You're now the spearhead where you were splitting time before. How do you feel about it? What's the reaction from others?
I'm fine with it. I was always comfortable being in the forefront anyway. The reaction from outside of the band has been mostly favourable. There are people who understandably miss Jaime. Justin has taken over most of Jaime's vocals. People think he's filling in quite well [while] doing double-duty on guitar. It's not like he was inexperienced, he's sang in extreme bands before.
You haven't had to eliminate any of your back catalogue?
Right. I do what Jaime was doing when the guitar parts are too tricky [for Justin] to sing and play at the same time. Then I do his parts in my way: clean or gravely. Whatever works. But Justin does it, for the most part.

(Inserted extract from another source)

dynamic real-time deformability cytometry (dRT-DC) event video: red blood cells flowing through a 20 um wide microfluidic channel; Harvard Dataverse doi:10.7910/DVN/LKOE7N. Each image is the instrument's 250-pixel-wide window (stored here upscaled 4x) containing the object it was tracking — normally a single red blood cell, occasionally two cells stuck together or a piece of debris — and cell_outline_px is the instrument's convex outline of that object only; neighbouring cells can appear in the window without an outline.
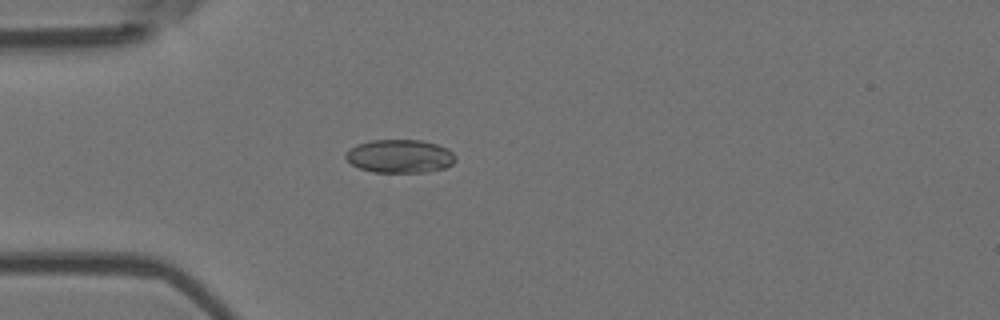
{"species": "Egyptian fruit bat (a non-hibernating species)", "species_latin": "Rousettus aegyptiacus", "temperature_condition": "room temperature", "stored_images_in_passage": 6, "camera_frame_rate_fps": 3000, "um_per_image_px": 0.085, "animal": {"sex": "female"}, "frame": {"image": 1, "passage_image": 4, "time_ms": 1.0, "image_size_px": [1000, 320], "cell_outline_px": [[456, 160], [452, 164], [444, 168], [424, 172], [372, 172], [360, 168], [352, 164], [344, 156], [356, 144], [372, 140], [420, 140], [436, 144], [448, 148], [456, 156]], "centroid_in_image_um": [34.01, 13.27], "position_along_channel_um": 51.0, "area_um2": 21.21}}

All of this means Here Waits Thy Doom is pretty monumental because it marks a shift in the 3IOB attack. How do you feel you've progressed with this record?
We don't go into it thinking about reaching a certain point on the evolutionary scale but it's definitely not a repetition of any albums we've done before. It's a reflection of our writing mood at the time. We're all happy with it, especially after hearing the final version. The whole process was faster than writing and recording the last time. It all seemed very seamless and fun. We're all pretty relaxed about it.
Any forays you took that surprised you? There's one song with a groove metal feel to it.
There are some more rock-influenced tracks, that's for sure. It all depends on who wrote the tune. We all bring very different elements to the table. That's going to show itself here and there but it's also going to bring out a very diverse sound when we're writing together, as opposed to listening to one guy's song versus the other guy's song. It's a good mix but at the same time, nothing feels too out of place to us. Some stand out in different ways [but] they all make a unified album. We try to maintain the 3 Inches Of Blood sound, if there is one.
You've had quite a few bumps over the years but you're surviving.
Like Nietzsche said: What doesn't kill you makes you stronger. We've had a lot of bumps with people coming and going over the years but the strong survive and the desire to do this is there amongst those who are still here. We're not going to be deterred.
And it's resulted in your own pair of shoes.
It's kind of weird, huh? It's surreal having a Nike shoe but it's awesome at the same time.
Well, you won't have to buy shoes anymore.
That'll be a good thing but I'm not necessarily going to wear my band's shoes all the time. We're the kind of people who frown upon bands wearing their merchandise. That's kind of tacky but we have gotten a few pairs of regular Nikes out of it.
T-shirts are tacky sure, but footwear? Shoes aren't cheap, nor are they that obvious.
Yeah but these really stand out. That's a pretty wild colour match.